--- Assignment ---
The lines of the records that include "this" should all be copied.

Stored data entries

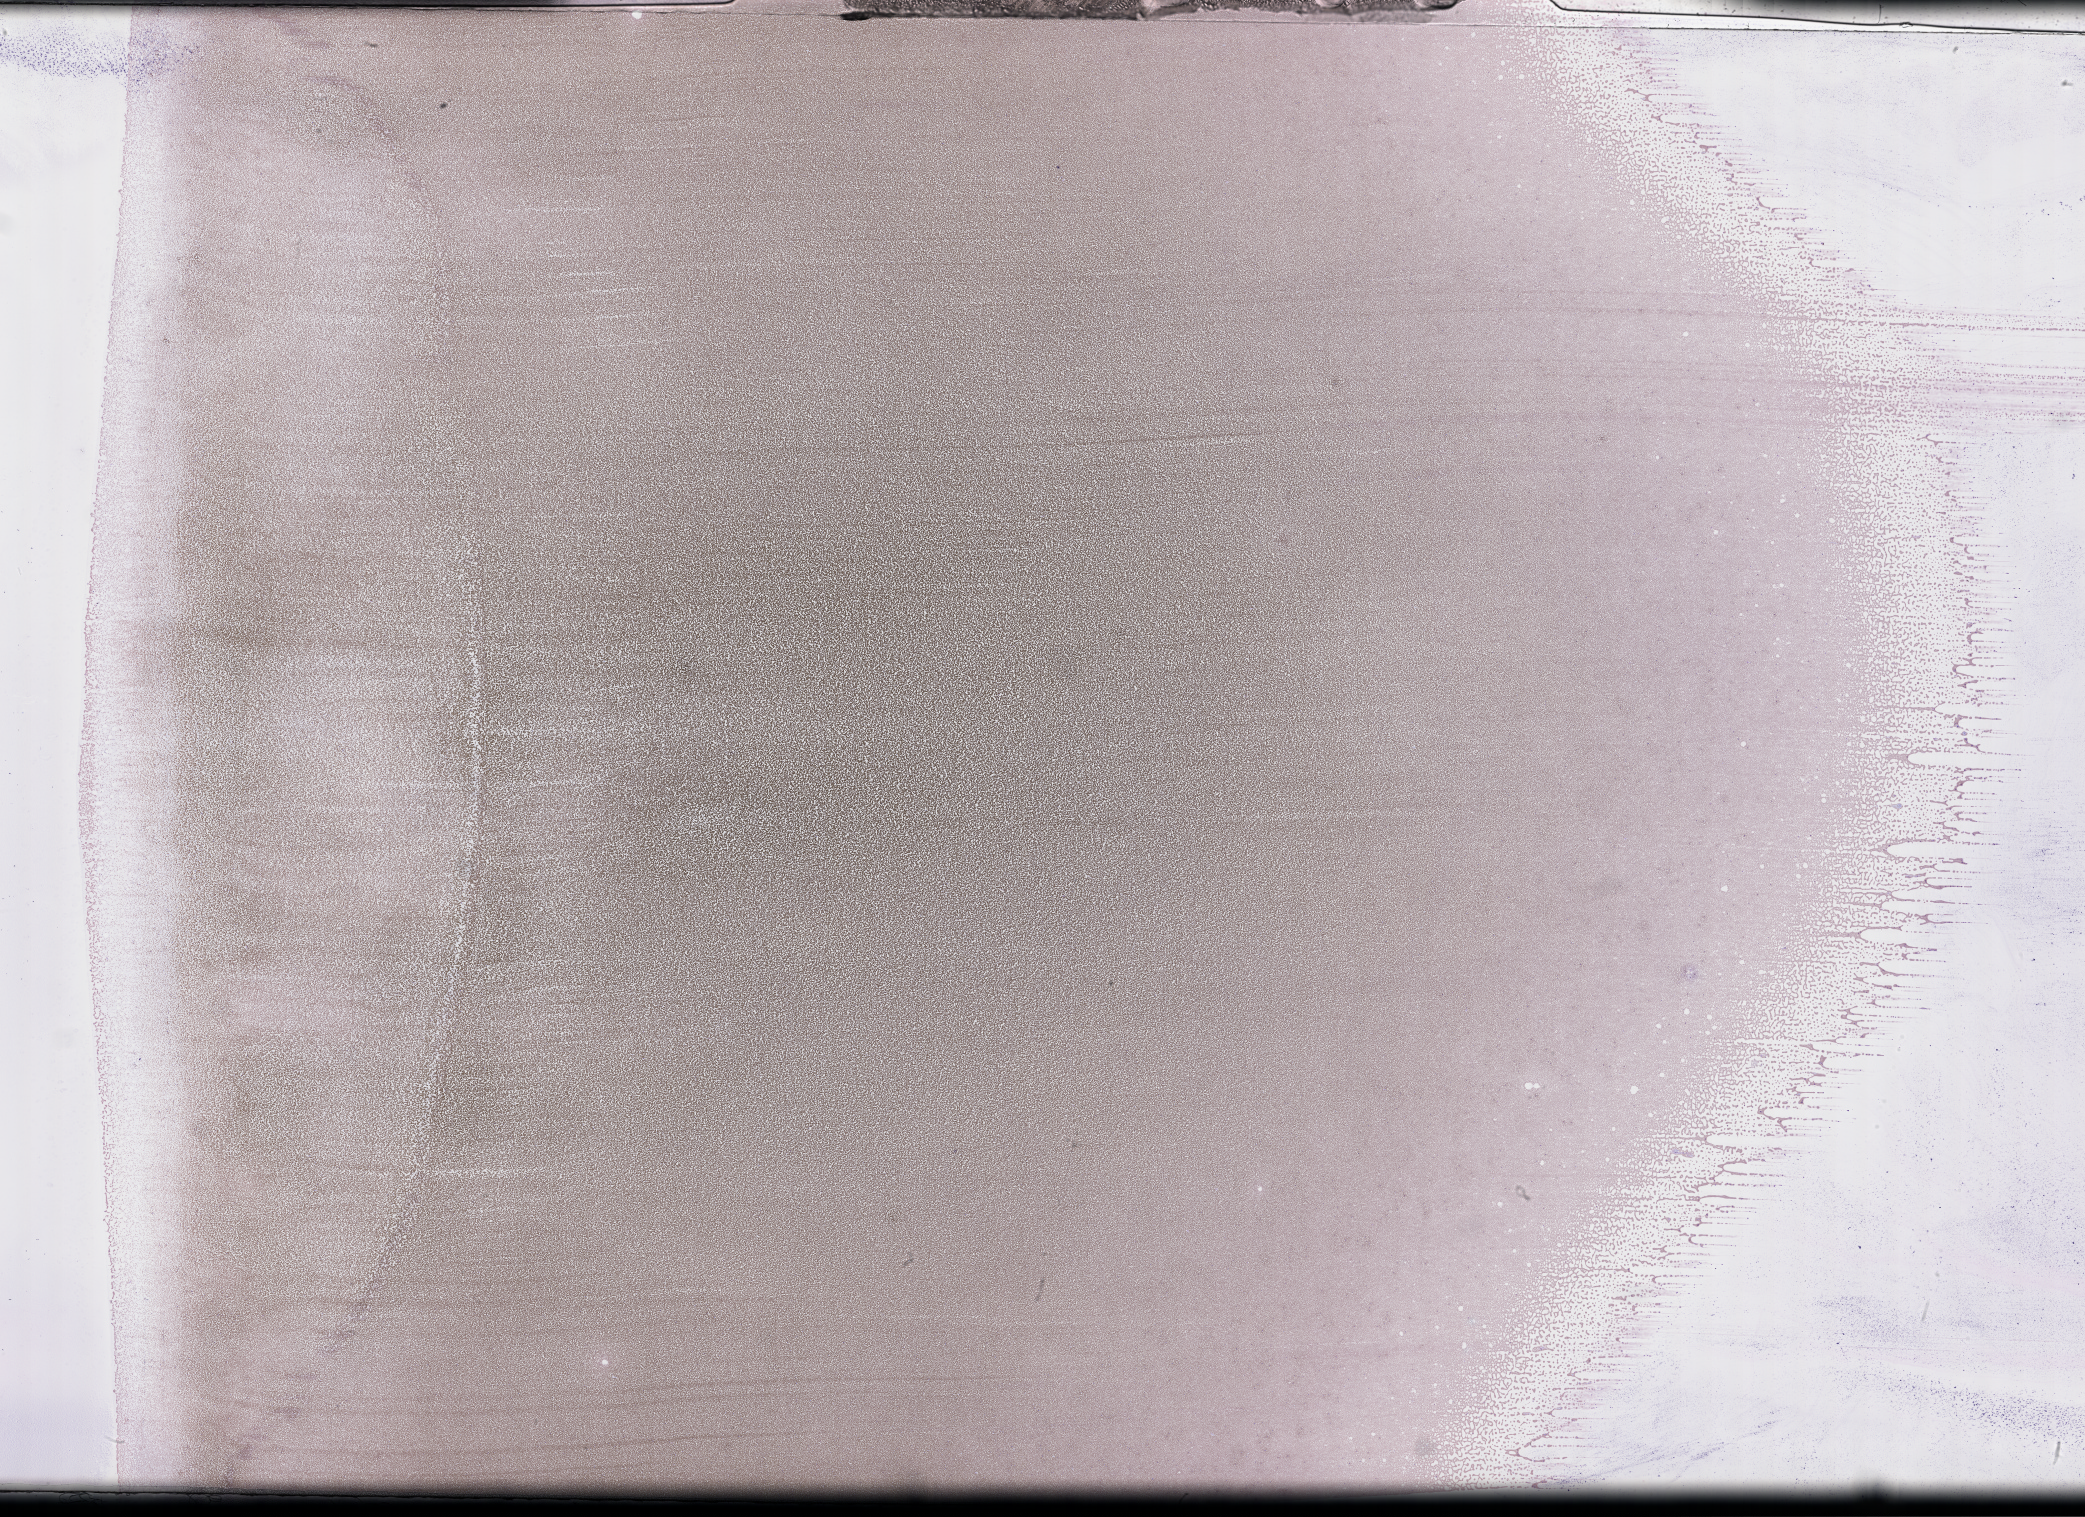
Whole-slide image of a whole blood smear, Wright–Giemsa stain, low-resolution overview of the scanned area, about 33.7 x 24.5 mm, smear from an EDTA sample, collected on treatment. Female patient.
• patient diagnosis: Plasma Cell Myeloma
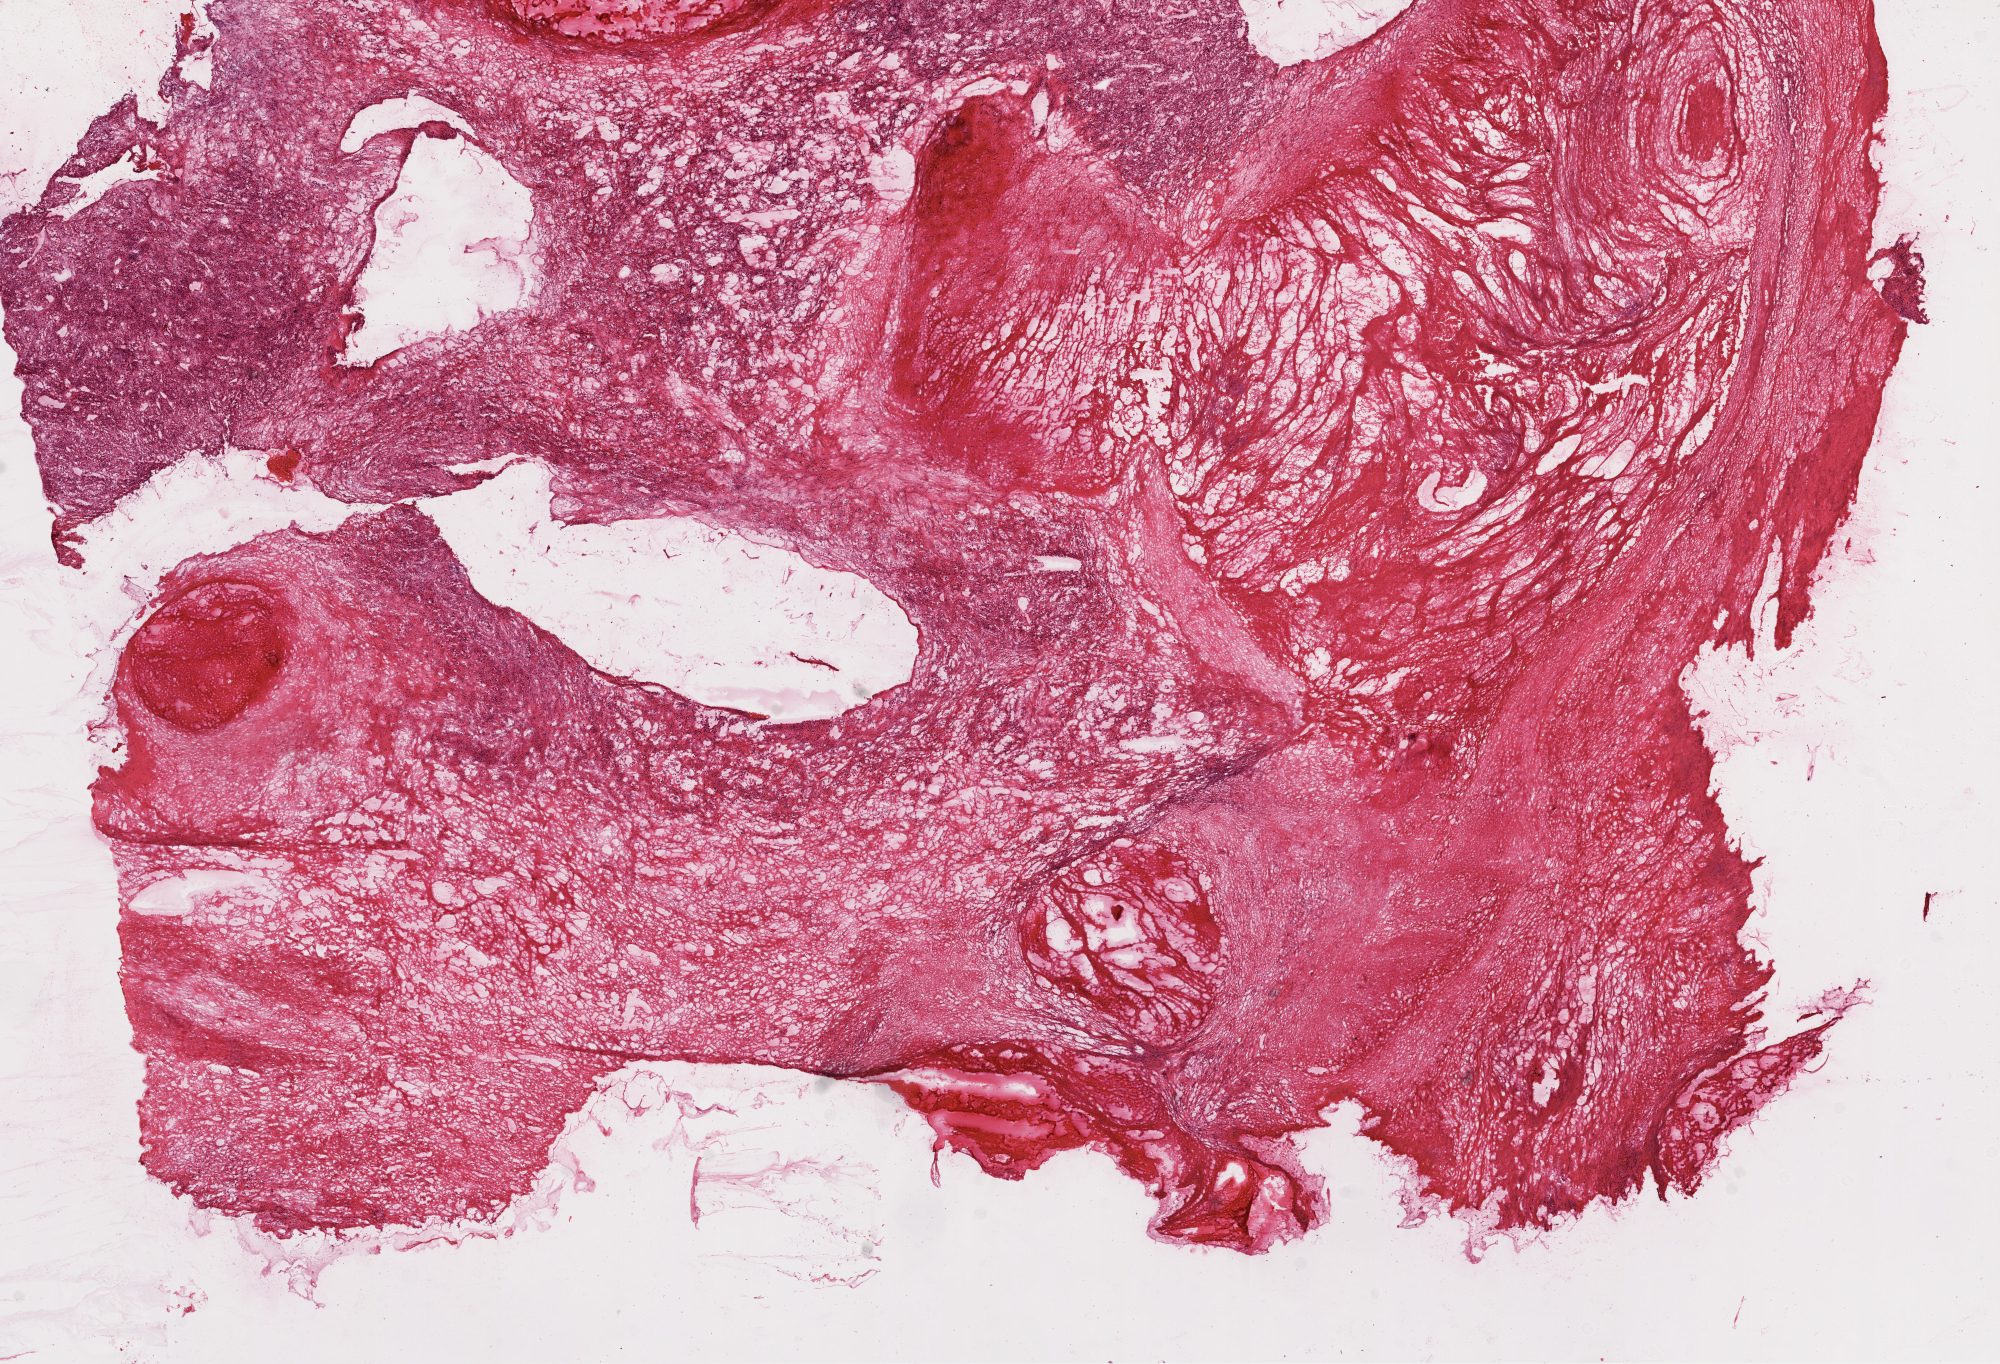
Digitized Hematoxylin and eosin (H&E) stained tissue section (whole slide), shown as a low-resolution overview of the whole scanned area (about 16.0 x 10.9 mm, slide scanned at 20x), frozen section, primary tumour sample from the kidney. Male patient; age at initial diagnosis 54 years. Histologic grade: G2 (moderately differentiated). Pathologist review of this section (percent, as recorded): tumour cells 50%, tumour nuclei 70%, normal cells 0%, stromal cells 50%, necrosis 0%.
• pathologic diagnosis: Clear cell adenocarcinoma, NOS
• TNM: T3a N0 M0
• AJCC pathologic stage: III (6th edition)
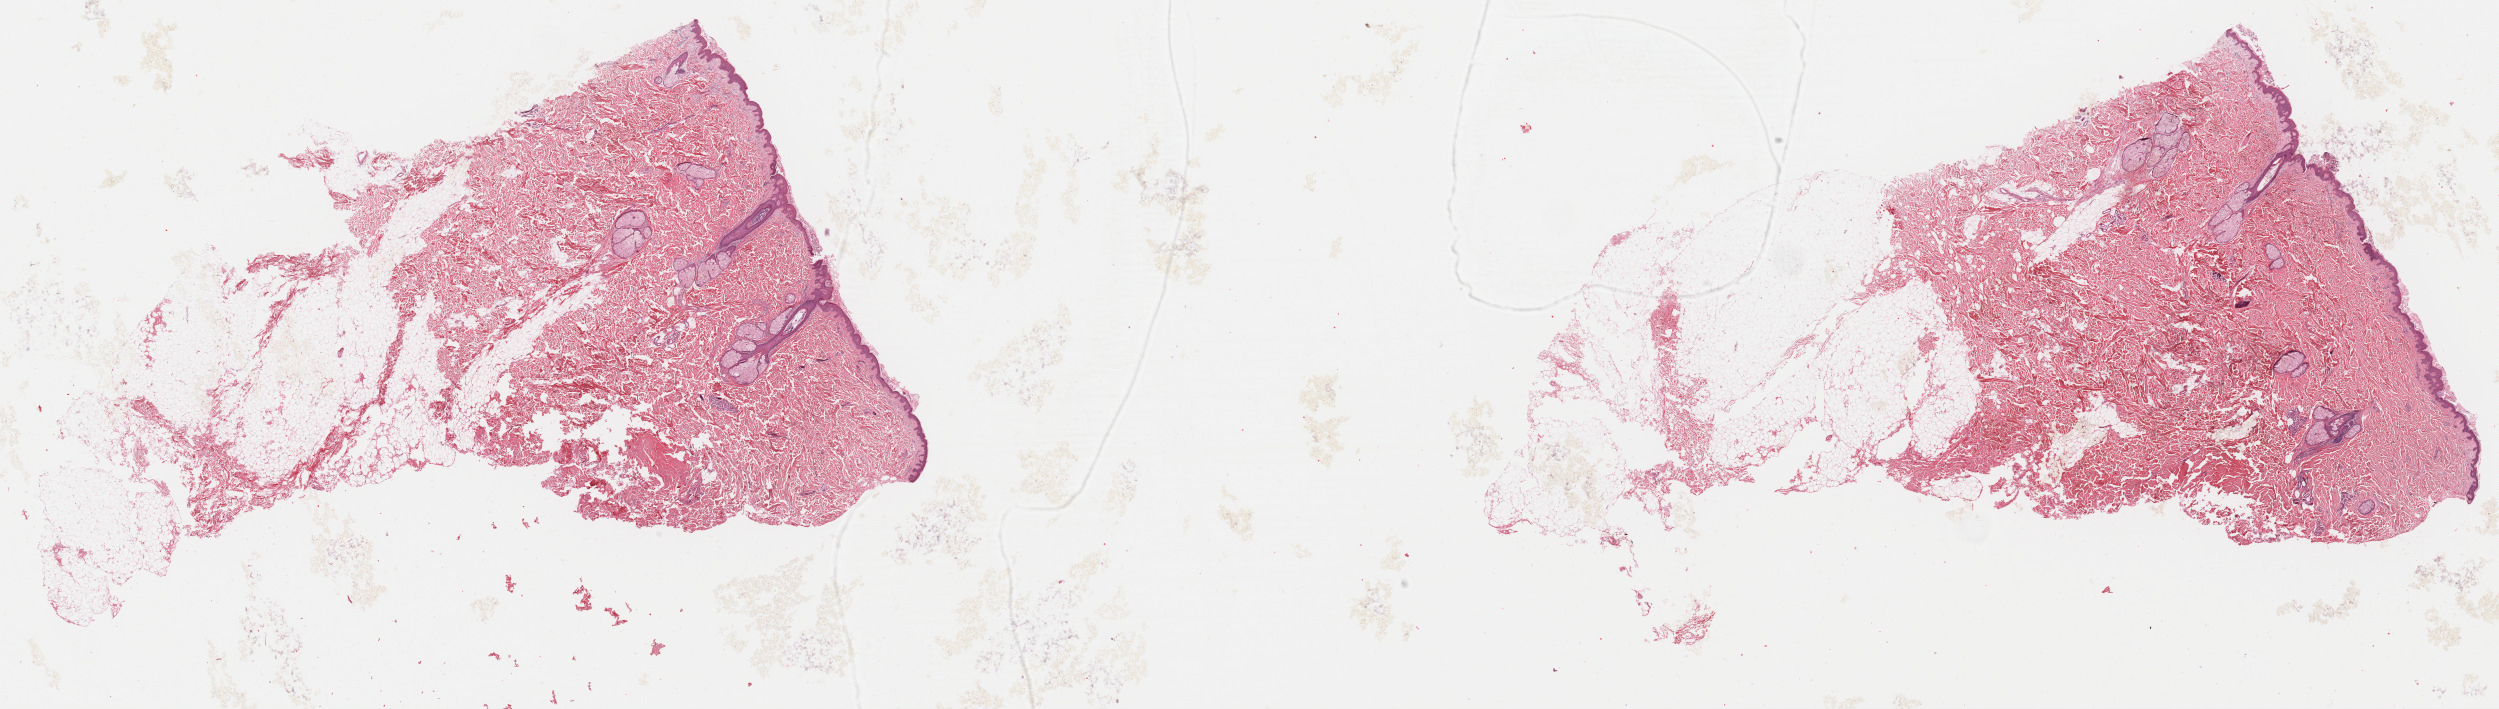
Whole-slide histology image, H&E — a low-resolution overview of the entire scanned area, about 39.3 x 11.1 mm (slide scanned at 40x). FFPE section. Skin, primary tumour sample. Patient: male, age at initial diagnosis 43 years.
* AJCC pathologic stage: IIIA (5th edition)
* diagnosis: Malignant melanoma, NOS
* TNM: T4b N1a M0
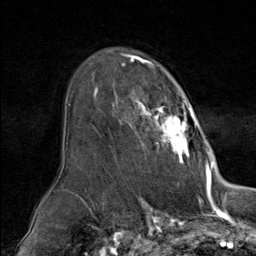
Breast MRI (dynamic contrast-enhanced), one axial slice. Position 57 of 80 along the scan axis. Cropped to one breast. Dynamic contrast-enhanced series, time point 2 of 9 at this slice position (early post-contrast). 1.5 T. TE 1.8 ms, TR 4.3 ms. 2 mm slice thickness. 256 × 256 image matrix, field of view 180 × 180 mm. Female patient.
Outlined on this slice (semi-automatic segmentation, software-assisted and operator-edited):
- enhancing-tissue mask used for the functional tumour volume (all voxels passing the contrast-enhancement thresholds inside the analysis volume; usually the tumour): bounding box <94,60,209,164> (left, top, right, bottom; pixels)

--- The completed task ---
Digitized Hematoxylin and eosin (H&E) stained tissue section (whole slide), shown as a low-resolution overview of the whole scanned area (about 16.0 x 10.9 mm, slide scanned at 20x), frozen section, primary tumour sample from the kidney. Male patient; age at initial diagnosis 54 years. Histologic grade: G2 (moderately differentiated). Pathologist review of this section (percent, as recorded): tumour cells 50%, tumour nuclei 70%, normal cells 0%, stromal cells 50%, necrosis 0%.
Breast MRI (dynamic contrast-enhanced), one axial slice. Position 57 of 80 along the scan axis. Cropped to one breast. Dynamic contrast-enhanced series, time point 2 of 9 at this slice position (early post-contrast). 1.5 T. TE 1.8 ms, TR 4.3 ms. 2 mm slice thickness. 256 × 256 image matrix, field of view 180 × 180 mm. Female patient.
Outlined on this slice (semi-automatic segmentation, software-assisted and operator-edited):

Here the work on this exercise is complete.